---- Selected passage

According to the optimal arrangement in the subtree of $$$v$$$ ($$$v$$$ represents all children of $$$u$$$), we know that the largest possible number written in node $$$v$$$ is $$$f_v$$$. And in a possible arrangement, the number written in node $$$u$$$ is the minimum of what the $$$f_v$$$-th leaf numbered in subtree of $$$v$$$. So our goal is to find an arrangement to make the number written in the $$$f_v$$$-th leaf as large as possible in each subtree of $$$v$$$. And bacause of the optimal arrangement in the subtree of $$$v$$$, we have to make sure that, for any two leaves $$$a$$$ and $$$b$$$, if $$$a$$$ numbered less than $$$b$$$ in $$$v$$$'s arrangement, $$$a$$$ should be numbered less than $$$b$$$ in $$$u$$$'s subtree, too. Let's consider how many numbers less than $$$f_v$$$ we can arrange first to make all $$$f_v$$$ as large as possible, so the answer is $$$\sum_{v\text{ is a son of }u} (f_v-1)$$$. And no matter how we arrange the next number, there will always be a $$$v$$$ that the $$$f_v$$$-th leaf in $$$v$$$'s subtree is numbered, and it becomes the minimum of what the $$$f_v$$$-th leaf numbered in subtree of $$$v$$$. So this is an optimal way to arrange the numbers.
And sorry for the mistake I written in the editorial, it is $$$\sum (f_v-1)$$$ instead of $$$\sum f_v$$$, I will fix it. :)
This was the most beautiful problem I have solved till nowrelated to graph traversals. Thank you.

--------

[Exercise instructions] Rewrite the forum discussion from "And sorry for" up to and including "traversals. Thank you.", replacing "editorial" with "tutorial".

---- Data shown

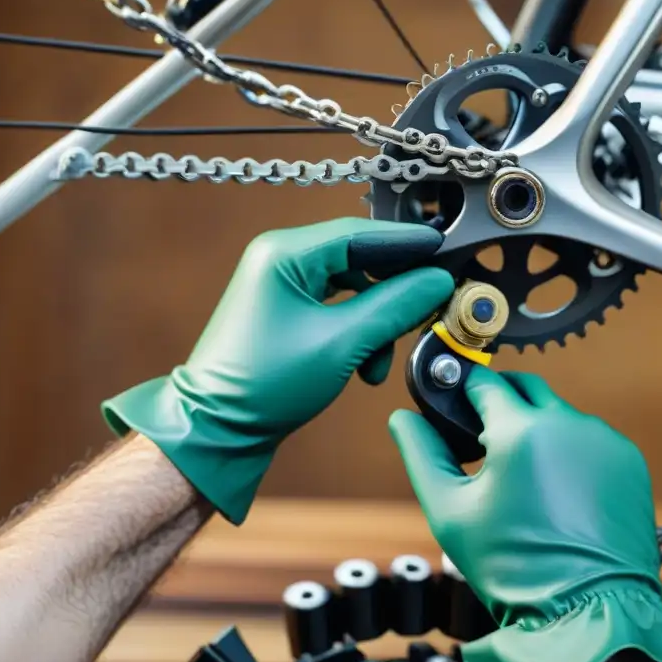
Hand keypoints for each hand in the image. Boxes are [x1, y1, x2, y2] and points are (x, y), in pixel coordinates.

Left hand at [103, 217, 453, 523]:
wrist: (217, 429)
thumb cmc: (265, 384)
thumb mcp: (341, 344)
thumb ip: (394, 306)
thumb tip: (437, 281)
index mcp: (284, 254)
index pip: (360, 232)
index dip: (407, 242)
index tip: (445, 247)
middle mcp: (280, 260)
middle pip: (359, 258)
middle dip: (394, 290)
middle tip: (428, 306)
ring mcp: (282, 286)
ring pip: (353, 287)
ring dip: (376, 322)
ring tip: (380, 361)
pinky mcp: (287, 311)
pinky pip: (338, 308)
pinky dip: (358, 334)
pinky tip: (364, 368)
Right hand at [389, 367, 661, 661]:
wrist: (587, 611)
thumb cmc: (514, 566)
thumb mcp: (450, 511)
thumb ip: (422, 454)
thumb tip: (404, 418)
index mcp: (520, 430)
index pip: (484, 381)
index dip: (462, 389)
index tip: (453, 404)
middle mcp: (568, 423)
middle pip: (526, 387)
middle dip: (501, 401)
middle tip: (483, 438)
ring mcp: (605, 441)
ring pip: (560, 415)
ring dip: (538, 429)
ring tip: (525, 480)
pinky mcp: (630, 462)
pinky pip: (590, 440)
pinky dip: (571, 453)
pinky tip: (559, 493)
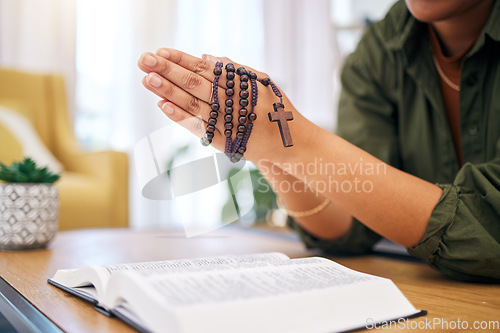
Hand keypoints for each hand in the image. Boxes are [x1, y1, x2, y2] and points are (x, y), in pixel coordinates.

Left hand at [137, 48, 302, 162]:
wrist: (290, 144)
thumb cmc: (276, 110)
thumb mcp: (261, 84)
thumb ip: (235, 70)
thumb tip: (205, 56)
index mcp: (239, 84)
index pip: (204, 68)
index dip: (181, 59)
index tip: (160, 52)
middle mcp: (231, 101)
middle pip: (194, 83)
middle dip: (167, 70)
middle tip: (143, 59)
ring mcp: (227, 122)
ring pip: (193, 103)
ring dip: (168, 90)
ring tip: (147, 79)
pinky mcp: (224, 141)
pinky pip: (199, 127)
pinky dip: (181, 116)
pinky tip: (163, 105)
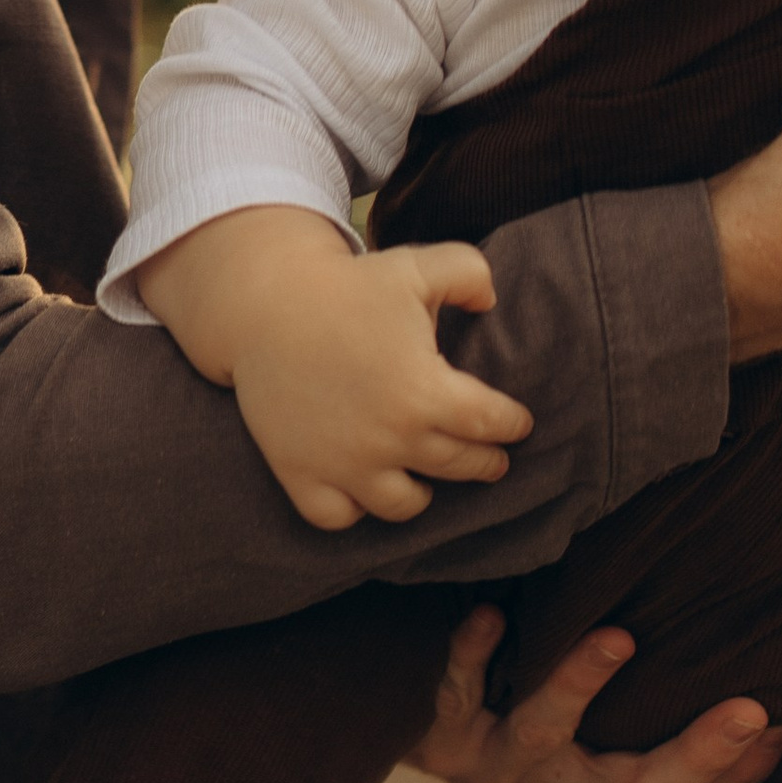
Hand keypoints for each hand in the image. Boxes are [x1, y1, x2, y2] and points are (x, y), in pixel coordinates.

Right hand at [136, 207, 530, 529]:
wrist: (264, 304)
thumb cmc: (346, 284)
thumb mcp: (418, 265)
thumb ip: (470, 274)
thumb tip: (491, 302)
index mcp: (427, 391)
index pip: (492, 425)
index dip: (512, 424)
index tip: (517, 424)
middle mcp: (391, 438)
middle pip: (459, 466)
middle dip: (485, 462)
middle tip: (492, 458)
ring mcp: (344, 464)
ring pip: (405, 505)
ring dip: (424, 494)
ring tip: (427, 482)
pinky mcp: (301, 474)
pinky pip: (339, 517)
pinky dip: (355, 510)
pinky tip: (364, 491)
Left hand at [402, 605, 781, 782]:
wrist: (408, 712)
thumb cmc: (526, 686)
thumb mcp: (601, 703)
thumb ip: (662, 676)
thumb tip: (763, 623)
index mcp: (609, 782)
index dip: (740, 773)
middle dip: (700, 755)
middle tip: (751, 711)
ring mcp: (499, 768)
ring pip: (543, 737)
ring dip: (579, 685)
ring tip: (616, 637)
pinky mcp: (441, 739)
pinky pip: (457, 698)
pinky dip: (472, 656)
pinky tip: (487, 614)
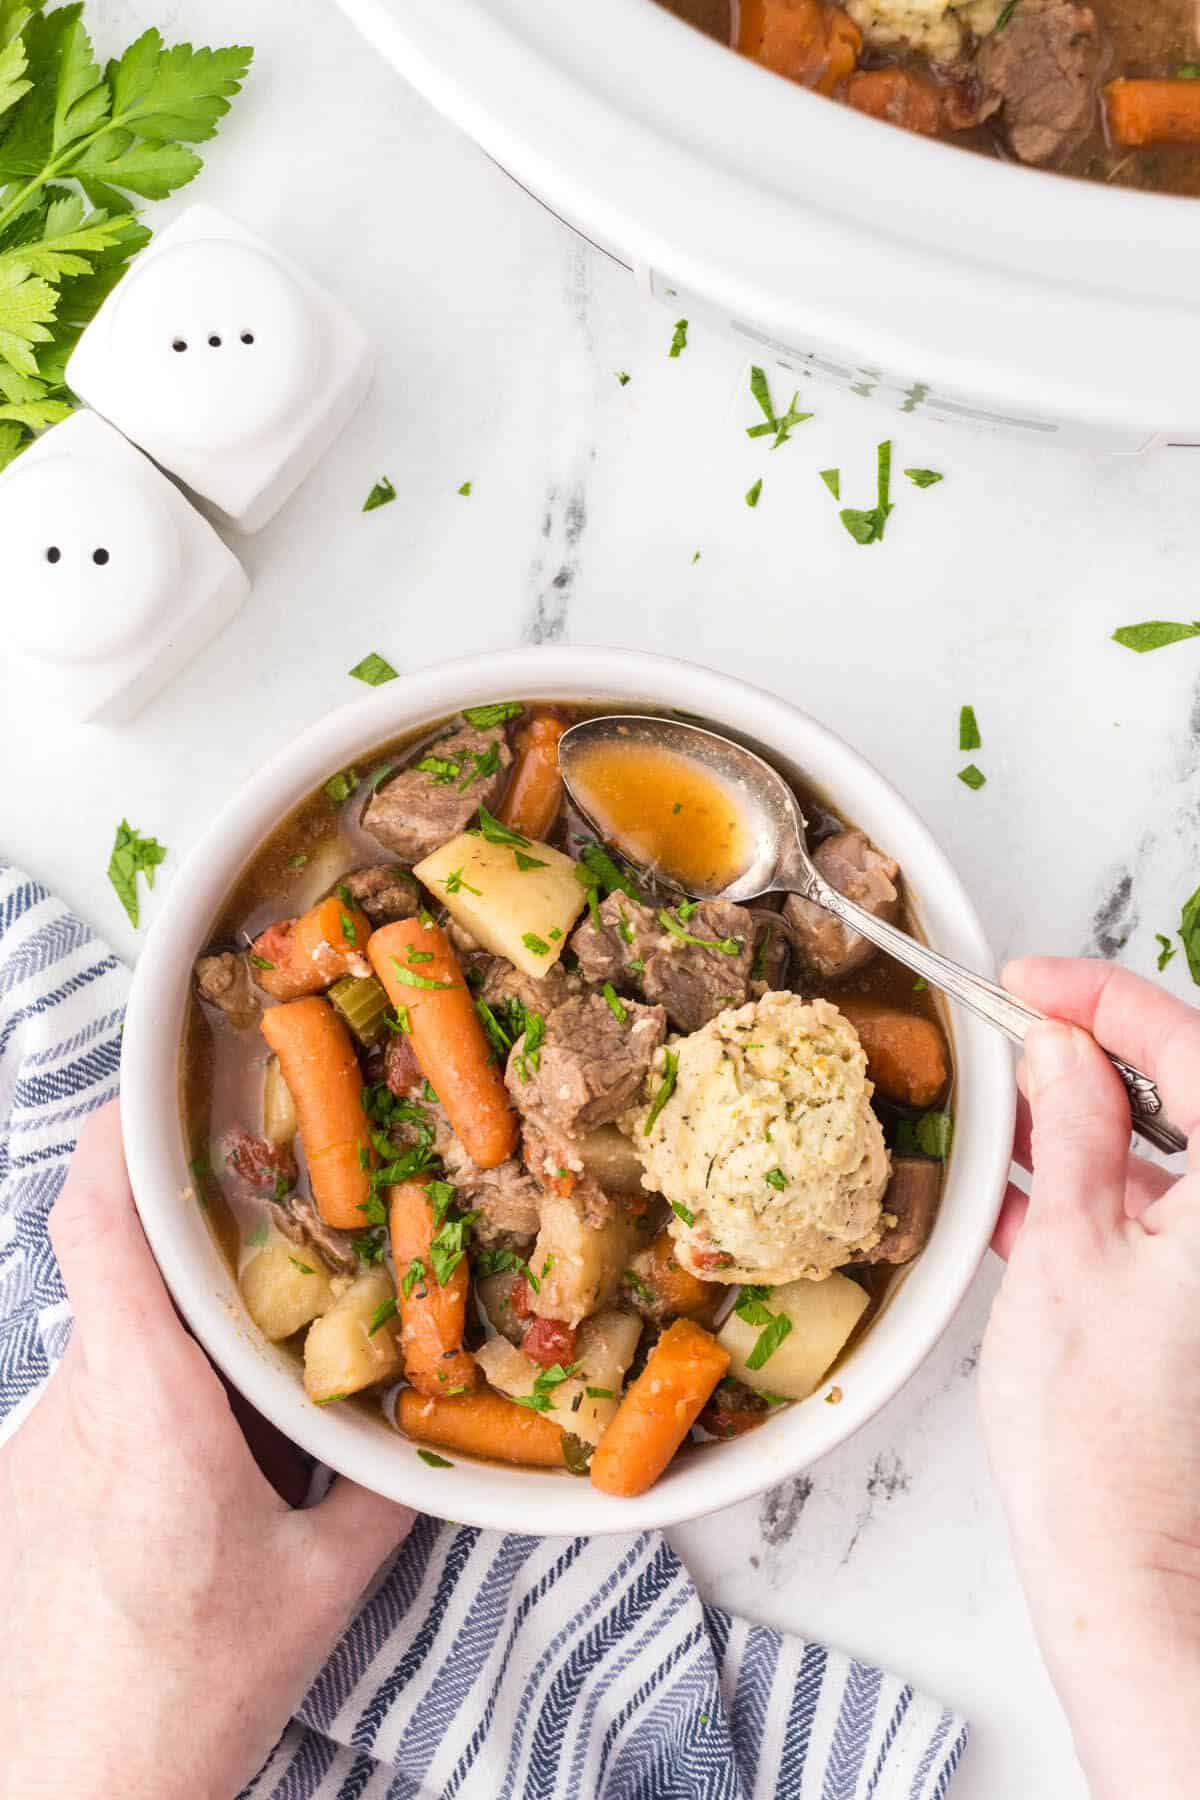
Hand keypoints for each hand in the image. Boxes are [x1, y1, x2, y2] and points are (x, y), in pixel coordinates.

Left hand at [0, 1103, 414, 1799]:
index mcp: (149, 1414)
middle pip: (110, 1250)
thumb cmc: (181, 1703)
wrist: (65, 1794)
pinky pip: (100, 1374)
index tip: (172, 1080)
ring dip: (180, 1293)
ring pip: (109, 1314)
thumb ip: (380, 1494)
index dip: (124, 1131)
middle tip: (271, 1176)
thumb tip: (438, 1422)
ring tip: (267, 1306)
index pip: (99, 1223)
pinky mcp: (36, 1471)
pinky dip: (157, 1360)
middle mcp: (80, 1405)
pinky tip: (217, 1418)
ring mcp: (44, 1436)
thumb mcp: (316, 1593)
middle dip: (186, 1201)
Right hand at [981, 958, 1199, 1798]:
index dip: (1103, 998)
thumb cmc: (1103, 1436)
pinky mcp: (1197, 1304)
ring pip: (1166, 1152)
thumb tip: (1062, 1050)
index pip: (1191, 1048)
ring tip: (1003, 1112)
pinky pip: (1154, 1212)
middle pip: (1188, 1095)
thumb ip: (1076, 1129)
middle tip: (1015, 1033)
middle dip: (1098, 1054)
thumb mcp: (1068, 1249)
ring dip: (1088, 1122)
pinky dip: (1094, 1187)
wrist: (1126, 1567)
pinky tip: (1022, 1186)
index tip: (1032, 981)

--------

[Written answer]
And sorry for the mistake I written in the tutorial, it is $$$\sum (f_v-1)$$$ instead of $$$\sum f_v$$$, I will fix it. :)
This was the most beautiful problem I have solved till nowrelated to graph traversals. Thank you.